Dal Vietnam al Canada senza rancore verso le armate che la privarono di tutto
«Il sangue continuava a scorrere e le bombe a cadere in lontananza. Quando i comunisti sono entrati a Saigon, la mia famiglia ha ceduto loro metà della nostra proprietà, perché eravamo diventati vulnerabili». I ricordi della vietnamita Kim Thúy sono limpidi anche se all'epoca dei fatti era solo una bambina. Ora quelle memorie sono diventate un libro "Riva" ( Nottetempo, 156 pagine, 14 euro), che racconta l'odissea della ragazza e della sua famiglia benestante costretta all'indigenza e a scappare in Malesia per sopravvivere all'ondata repressiva del comunismo. Frammenti rubati all'oblío, "Riva " non è un romanzo, non è un'autobiografia, ma quadri di un passato che messi insieme raccontano una storia di sangue che lei dopo trent'anni, riesce a riconoscere solo per frammenti, per cicatrici, per barlumi. Nel suo secondo romanzo, “Nidi di rondini” appena pubblicato da Nottetempo (165 pagine, 14 euro) riprende il filo del racconto autobiografico e riflette «sulle differenti facce dell'esilio, sull'amore e le memorie» che affollano i suoi ricordi. Kim Thuy è nata a Saigon nel 1968, nel momento dell'offensiva del Têt scatenata dall'esercito nordvietnamita e dai vietcong. A dieci anni con la famiglia fu costretta a scappare dal Vietnam dopo la riunificazione del paese e l'entrata delle armate comuniste a Saigon. Con tanti altri profughi si ritrovò su una delle fragili navi strapiene e maleodoranti che lasciavano il Vietnam verso un sogno di libertà. Ora vive a Montreal dove ha fatto l'interprete, l'avvocato, la restauratrice, lo chef e la cronista gastronomica. Ospite graditissima a Pordenonelegge.

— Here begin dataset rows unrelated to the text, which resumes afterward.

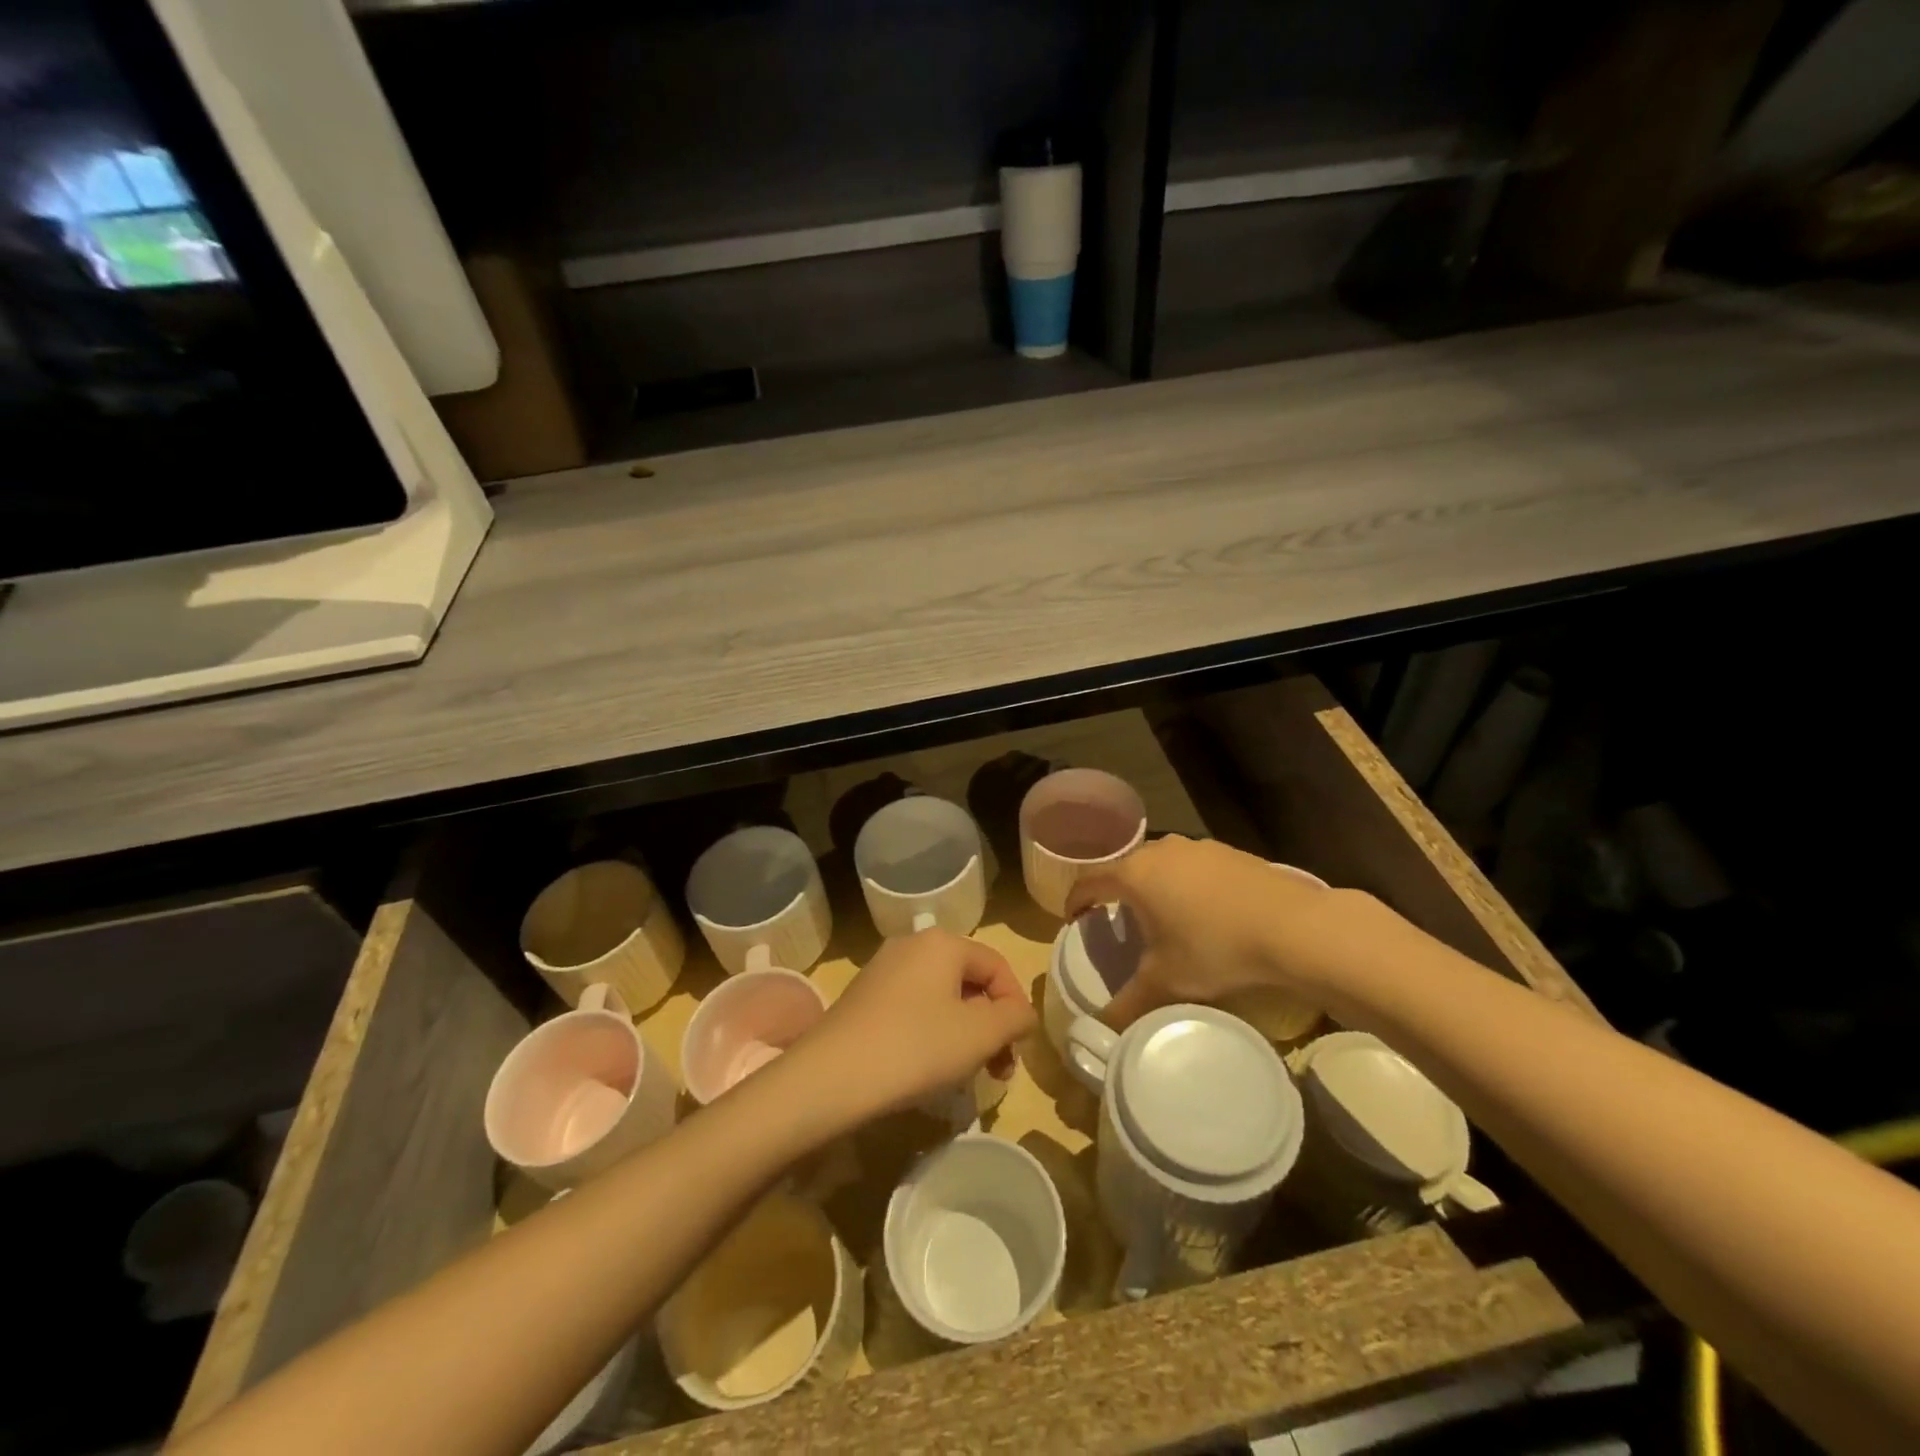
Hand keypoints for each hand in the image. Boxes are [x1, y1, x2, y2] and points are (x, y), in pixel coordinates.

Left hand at [792, 928, 1035, 1124]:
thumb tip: (1020, 1014)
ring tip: (964, 1074)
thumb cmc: (915, 1047)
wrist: (830, 1078)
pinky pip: (913, 1008)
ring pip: (941, 997)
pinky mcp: (863, 998)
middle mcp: (911, 945)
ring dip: (963, 1032)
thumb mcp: (980, 1034)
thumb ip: (1014, 1018)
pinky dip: (931, 1034)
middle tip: (997, 1069)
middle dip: (990, 1025)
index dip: (1016, 1007)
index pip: (997, 966)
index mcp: (942, 942)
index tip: (1017, 1050)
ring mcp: (882, 970)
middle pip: (968, 980)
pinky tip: (926, 1069)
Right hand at [1064, 835, 1371, 1029]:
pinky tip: (1203, 910)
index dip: (1076, 902)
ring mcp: (1196, 847)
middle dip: (1116, 893)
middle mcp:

- Nel suo libro lei appare comprensiva verso i suoi stessi nemici. Cosa la rende così tollerante?
«Col tempo ho maturato una visione grigia, né bianca né nera del comunismo. Senza i comunisti il Vietnam adesso sarebbe un paese indipendente o no? Senza comunisti, avrei avuto la possibilità di vivere questa seconda vita? Non credo di dimenticare, ma di relativizzare».
- Furono molto duri con voi i soldati vietnamiti?
«Abbastanza. Mio padre cercò di corromperli perché fossero meno rigidi, facendo ascoltare loro della musica. Piansero perché per loro era una novità grandiosa. Il giovane ispettore, che aveva camminato nella giungla per andare a liberare il Vietnam del Sud dalle mani "pelose" degli americani, in realtà era molto tenero».
- Cos'è successo dopo la vostra fuga dal Vietnam e l'arrivo in Malesia?
«Abbiamo passato quattro mesi in un campo per rifugiati, ammucchiati in duemila in uno spazio previsto per duecento persone. C'erano pidocchi e scabbiao ci nutrivano con pesci guasti».
- È stato difficile sopravvivere?
«La fame era tanta e il mio corpo si è riprogrammato per poter sopravvivere. Quattro mesi, poi siamo arrivati in Canada che non mi ha mai fatto sentire un’immigrata».